As I sat to listen, my heart opened up and took inside the endless echoes and emotional depths of a thousand loves, a thousand stories. I felt the city begin to creep deeper into my own psyche as the countless windows joined in unison to explain a far more richer and expansive view of the world.

"Let me tell you about the beautiful love between a man named David and his girlfriend Lisa. Let me tell you how they met for the first time behind my view -- the kisses that would ring out louder as the depth of their love grew."

Then another wanted to tell me the story of a mother who was sick with cancer -- a beautiful woman who was surrounded by her entire family on February 18, 1931 when she finally passed away.

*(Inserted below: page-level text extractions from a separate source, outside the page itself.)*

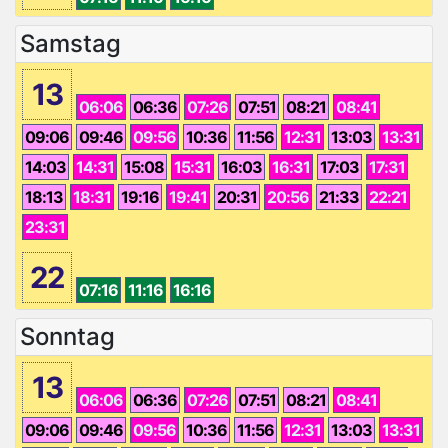
Samstag
13
06:06
06:36
07:26
07:51
08:21
08:41
09:06
09:46
09:56
10:36
11:56
12:31
13:03
13:31
14:03
14:31
15:08
15:31
16:03
16:31
17:03
17:31
18:13
18:31
19:16
19:41
20:31
20:56
21:33
22:21
23:31
22
07:16
11:16
16:16
Sonntag
13
06:06
06:36
07:26
07:51
08:21
08:41
09:06
09:46
09:56
10:36
11:56
12:31
13:03
13:31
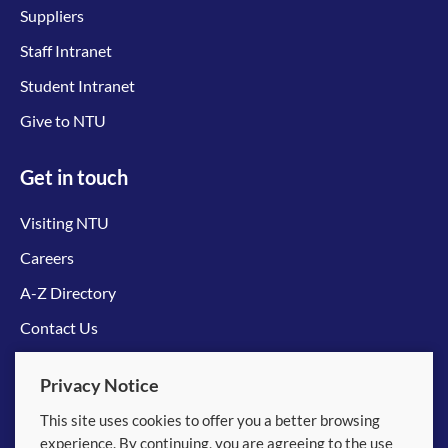
Suppliers
Staff Intranet
Student Intranet
Give to NTU
Get in touch
Visiting NTU
Careers
A-Z Directory
Contact Us
Connect with us
Privacy Notice
This site uses cookies to offer you a better browsing
experience. By continuing, you are agreeing to the use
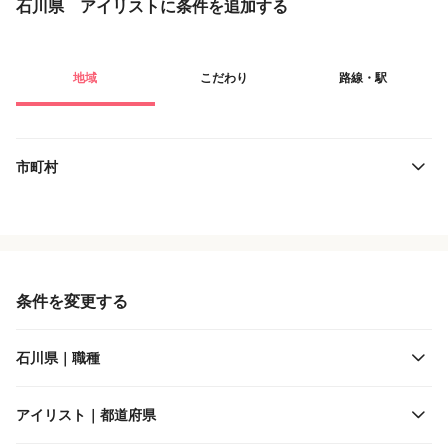
石川県 アイリストに条件を追加する
地域
こだわり
路線・駅
市町村
役職・採用対象
JR西日本
雇用形態
北陸鉄道
条件を変更する
施設形態
あいの風とやま鉄道
石川県｜職種
客層
IRいしかわ鉄道
アイリスト｜都道府県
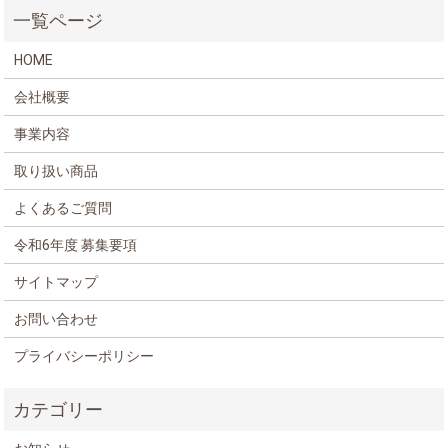
HOME
会社概要
事業内容
取り扱い商品
よくあるご質問
令和6年度 募集要項
サイトマップ
お問い合わせ
プライバシーポリシー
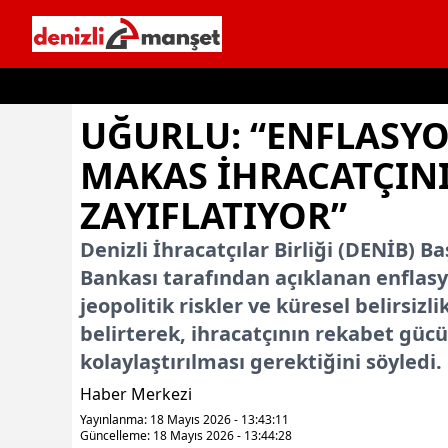
İçeriğe geç
UĞURLU: “ENFLASYO
MAKAS IHRACATÇIN
ZAYIFLATIYOR”
Denizli İhracatçılar Birliği (DENİB)
Bankası tarafından açıklanan enflasy
jeopolitik riskler ve küresel belirsi
belirterek, ihracatçının rekabet güc
kolaylaştırılması gerektiğini söyledi.
Haber Merkezi
Yayınlanma: 18 Mayıs 2026 - 13:43:11
Güncelleme: 18 Mayıs 2026 - 13:44:28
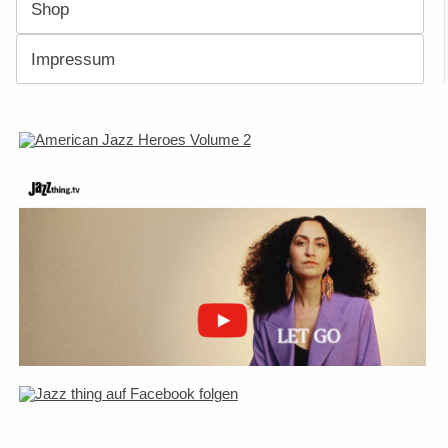
Shop
Impressum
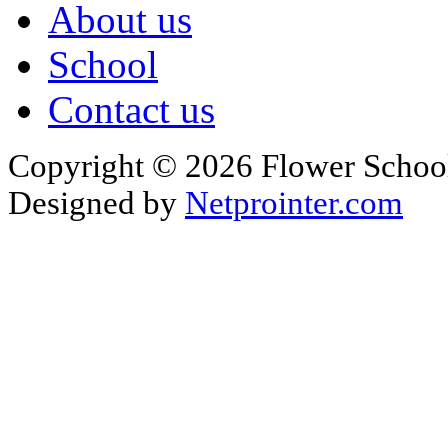
About us
School
Contact us
Copyright © 2026 Flower School
Designed by
Netprointer.com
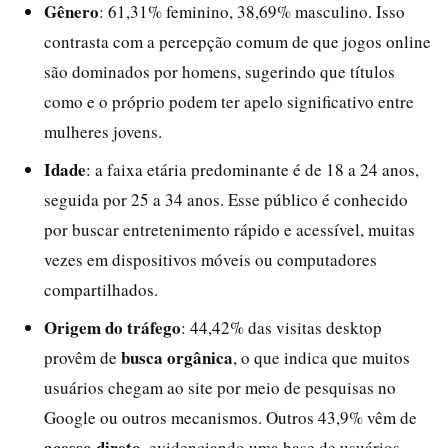
Gênero
: 61,31% feminino, 38,69% masculino. Isso
contrasta com a percepção comum de que jogos online
são dominados por homens, sugerindo que títulos
como e o próprio podem ter apelo significativo entre
mulheres jovens.
Idade
: a faixa etária predominante é de 18 a 24 anos,
seguida por 25 a 34 anos. Esse público é conhecido
por buscar entretenimento rápido e acessível, muitas
vezes em dispositivos móveis ou computadores
compartilhados.
Origem do tráfego
: 44,42% das visitas desktop
busca orgânica
provêm de
, o que indica que muitos
usuários chegam ao site por meio de pesquisas no
Google ou outros mecanismos. Outros 43,9% vêm de
acesso direto
, evidenciando uma base de usuários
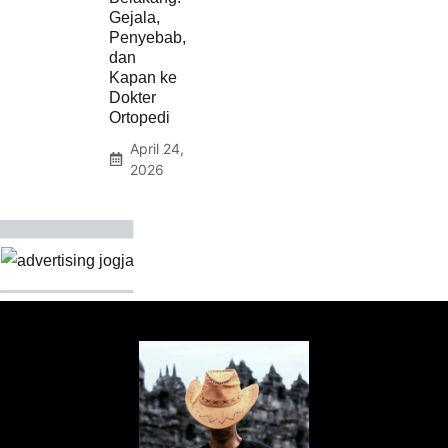
Gejala,
Penyebab,
dan
Kapan ke
Dokter
Ortopedi
April 24,
2026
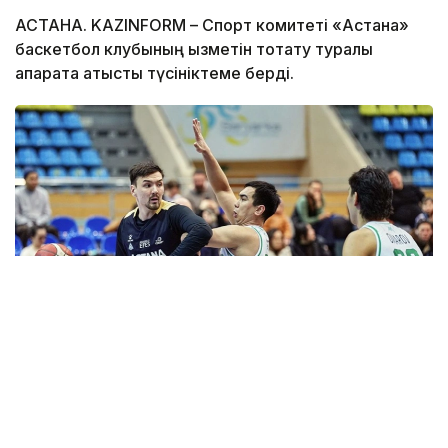
АСТАНА. KAZINFORM – Спорт комитеті «Астана»
баскетбол клубының қызметін тоқтату туралы
ақпаратқа қатысты түсініктеме берді.
Фото: astanabasket.kz
Спорт және дене шынықтыру істері комитетінің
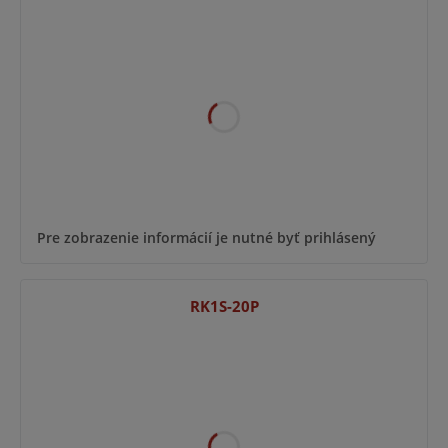
Pre zobrazenie informácií je nutné byť prihlásený
RK1S-20P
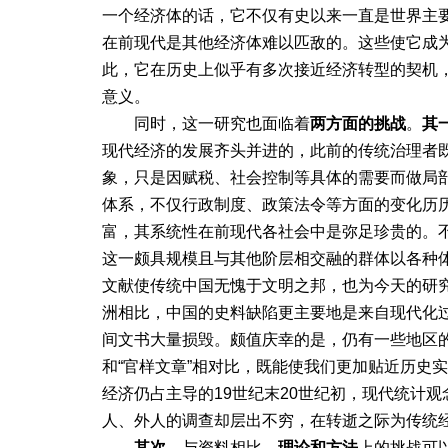
一个经济体的话，它不仅有史以来一直是世界主
在前现代是其他经济体难以匹敌的。这些使它成
此，它在历史上似乎有多次接近经济转型的契机
意义。
同时，这一研究也面临着
两方面的
挑战
。
其
现代经济的发展齐头并进的，此前的传统治理者
象，只是因赋税、社会控制等具体的需要而做局
体系，不仅行政制度、政策法令等方面的变化历
富，其系统性在前现代各社会中是弥足珍贵的。不
这一颇具规模且与其他阶层相交融的群体以各种
文献使传统中国无愧于文明之邦，也为今天的研
洲相比，中国的史料缺陷更主要地是来自现代化
间文书大量损毁。颇值庆幸的是，仍有一些地区
和“官样文章”相对比，既能使我们更加贴近历史
经济仍占主导的19世纪末20世纪初，现代统计
人、外人的调查却层出不穷，在转逝之际为传统
其次
，与资料相比，
理论和方法
上的挑战可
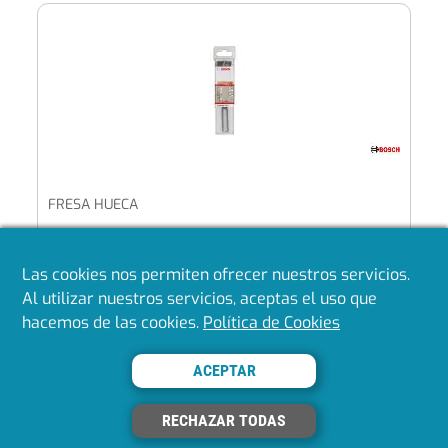
FRESA HUECA
Las cookies nos permiten ofrecer nuestros servicios.
Mostrando del 1 al 40 de 77
Al utilizar nuestros servicios, aceptas el uso que
hacemos de las cookies.
Política de Cookies
«
1
2
»
ACEPTAR
Volver arriba
RECHAZAR TODAS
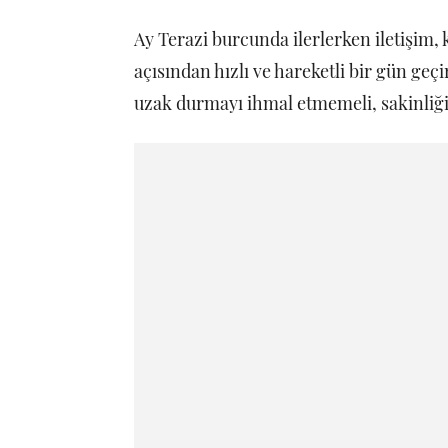
Ay Terazi burcunda ilerlerken iletişim, 
açısından hızlı ve hareketli bir gün geçi
uzak durmayı ihmal etmemeli, sakinliği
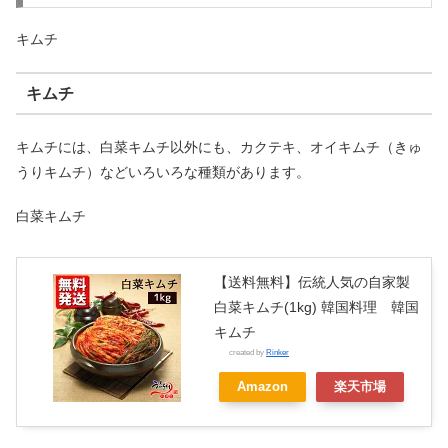
キムチ
キムチ
キムチには、白菜キムチ以外にも、カクテキ、オイキムチ（きゅ
うりキムチ）などいろいろな種類があります。
白菜キムチ
【送料無料】伝統人気の自家製
白菜キムチ(1kg) 韓国料理 韓国
キムチ
created by
Rinker
Amazon
楽天市場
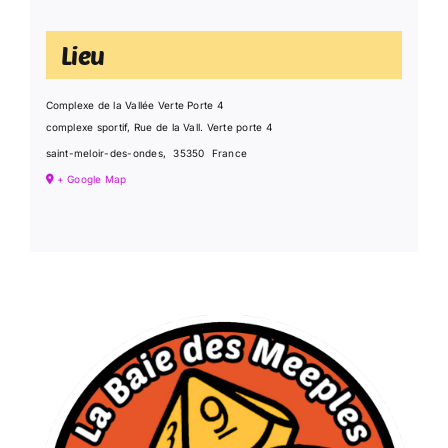
Lieu
Complexe de la Vallée Verte Porte 4
complexe sportif, Rue de la Vall. Verte porte 4
saint-meloir-des-ondes
,
35350
France
+ Google Map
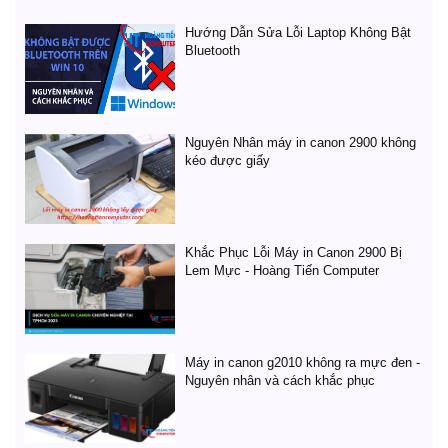
Hướng Dẫn Sửa Lỗi Laptop Không Bật
Bluetooth
Nguyên Nhân máy in canon 2900 không
kéo được giấy
Khắc Phục Lỗi Máy in Canon 2900 Bị
Lem Mực - Hoàng Tiến Computer
Máy in canon g2010 không ra mực đen -
Nguyên nhân và cách khắc phục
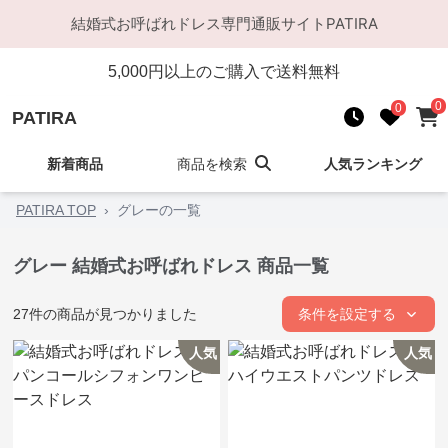
結婚式お呼ばれドレス
専門通販サイト
PATIRA
5,000
円以上のご購入で送料無料
0
0
PATIRA
新着商品
商品を検索
人気ランキング
PATIRA TOP
›
グレーの一覧
グレー 結婚式お呼ばれドレス 商品一覧
27
件の商品が見つかりました
条件を設定する
人気
人気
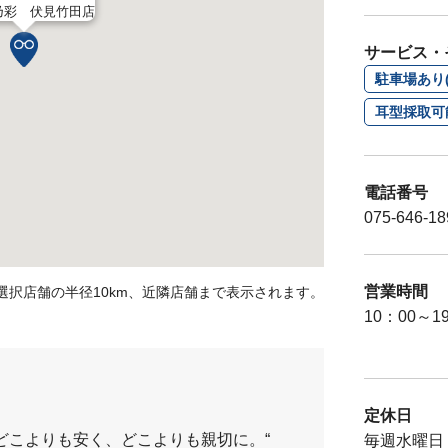
乃彩 伏見竹田店
サービス・
駐車場あり(
耳型採取可
電話番号
075-646-18
営業時間
選択店舗の半径10km、近隣店舗まで表示されます。
10：00～1
定休日
どこよりも安く、どこよりも親切に。“
毎週水曜日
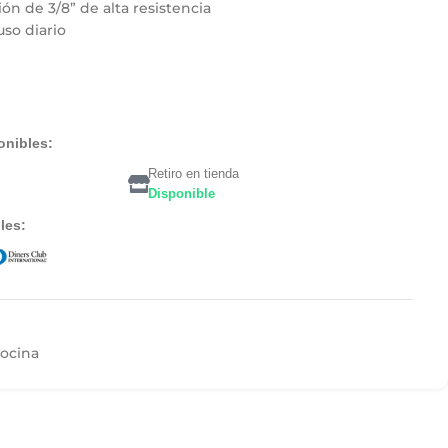
ión de 3/8” de alta resistencia
uso diario
onibles:
Retiro en tienda
Disponible
les:
cocina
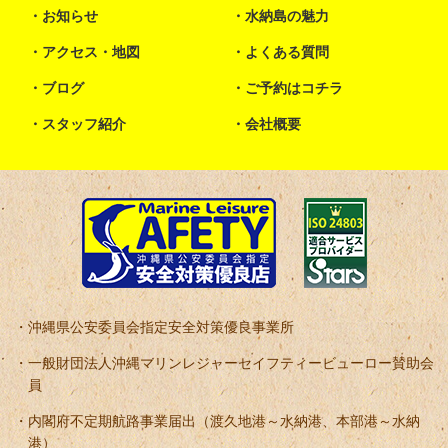
お知らせ
水納島の魅力
アクセス・地図
よくある質問
ブログ
ご予約はコチラ
スタッフ紹介
会社概要
沖縄県公安委員会指定安全対策優良事業所
一般財団法人沖縄マリンレジャーセイフティービューロー賛助会
員
内閣府不定期航路事業届出（渡久地港～水納港、本部港～水納
港）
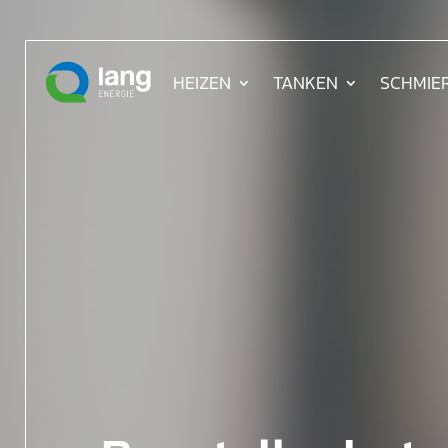
HEIZEN
TANKEN
SCHMIE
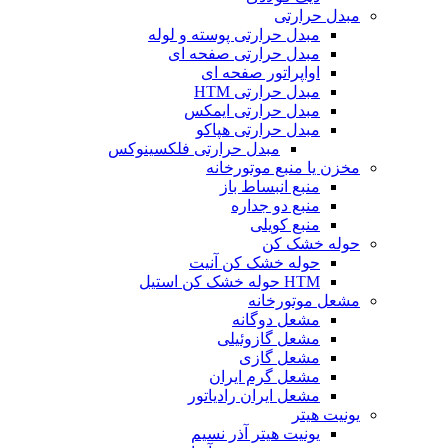
مبدل حرارتی
مبدل حرارتی پوسته و لوله
مبدل حرارتی صفحه ای
اواپراتور صفحه ای
مبدل حرارتی HTM
مبدل حرارتی ایمکس
مبدل حرارتی هپاکو
مبدل حرارتی فلکسینوکس
مخزن یا منبع موتورخانه
منبع انبساط باز
منبع دو جداره
منبع کویلی
حوله خشک کن
حوله خشک کن آنیت
HTM حوله خشک کن استیل
مشعل موتورخانه
مشعل دوگانه
مشعل گازوئیلی
مشعل گازی
مشعل گرم ایران
مشعل ایران رادیاتور
یونیت هیتر
یونیت هیتر آذر نسیم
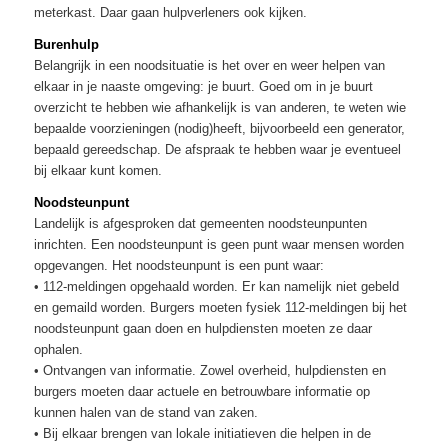
meterkast. Daar gaan hulpverleners ook kijken.
Burenhulp
Belangrijk in een noodsituatie is het over en weer helpen van
elkaar in je naaste omgeving: je buurt. Goed om in je buurt
overzicht te hebben wie afhankelijk is van anderen, te weten wie
bepaalde voorzieningen (nodig)heeft, bijvoorbeeld een generator,
bepaald gereedschap. De afspraak te hebben waar je eventueel
bij elkaar kunt komen.
Noodsteunpunt
Landelijk is afgesproken dat gemeenten noodsteunpunten
inrichten. Een noodsteunpunt is geen punt waar mensen worden
opgevangen. Het noodsteunpunt is een punt waar:
• 112-meldingen opgehaald worden. Er kan namelijk niet gebeld
en gemaild worden. Burgers moeten fysiek 112-meldingen bij het
noodsteunpunt gaan doen en hulpdiensten moeten ze daar
ophalen.
• Ontvangen van informatie. Zowel overheid, hulpdiensten en
burgers moeten daar actuele en betrouwbare informatie op
kunnen halen van de stand van zaken.
• Bij elkaar brengen van lokale initiatieven die helpen in de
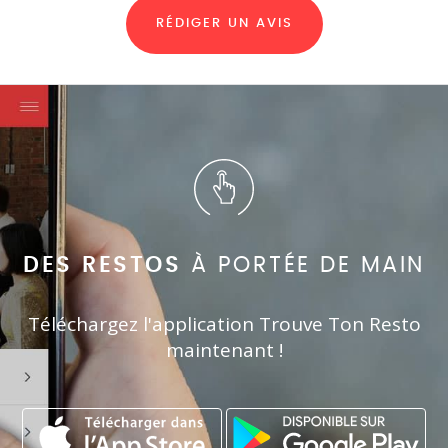
RÉDIGER UN AVIS
DES RESTOS
À PORTÉE DE MAIN
Téléchargez l'application Trouve Ton Resto
maintenant !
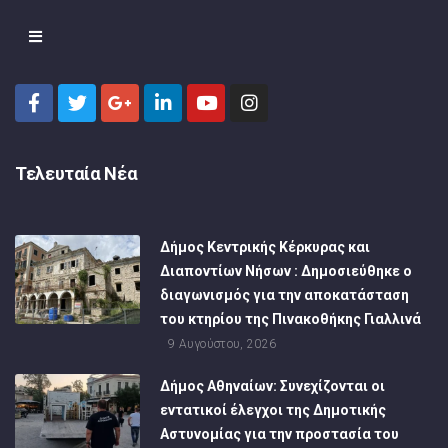
Τελευταία Νέα
Δήμος Κεντρικής Κέρκυρας και
Διαποντίων Νήσων : Δημοσιεύθηκε ο
διαγωνισμός για την αποκατάσταση
του κτηρίου της Πινακοθήκης Γιαλλινά
9 Αυγούστου, 2026
Δήμος Αθηναίων: Συνεχίζονται οι
εντατικοί έλεγχοι της Δημοτικής
Αστυνομίας για την προστασία του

"The tears that fell from the eyes of her 4 year old son were minuscule compared to the heavy rains that fall on the other side of me, yet the power and depth of his young heart was more brilliant and warm than the rays of the morning sun."

Story after story filled my heart with such powerful emotions and feelings. I realized how narrow and small my own life experiences were compared to the greater whole of humanity. I began to understand that there was a layer of reality far more expansive and inclusive to all human experiences and interactions. Suddenly I could see patterns in the world that left me speechless and frozen.

Another window spoke ...

"Jeanette's window told you of her passion for the stars, I am the window of the man who killed her with his car -- and now hear my story of his life."

And so it began -- a complex web of human experiences wove themselves together into a great cosmic tapestry of precious moments within my heart and mind. I was unable to move as I fell to my knees while in the deep throes of an intense spiritual experience.

As it all slowly came to an apex of clarity, I reached out and, for the first time in my life, felt a compassion infinite in magnitude and infinite in diversity. It was a window deep within a lucid dream that, for a fleeting moment, gave me a glimpse of God.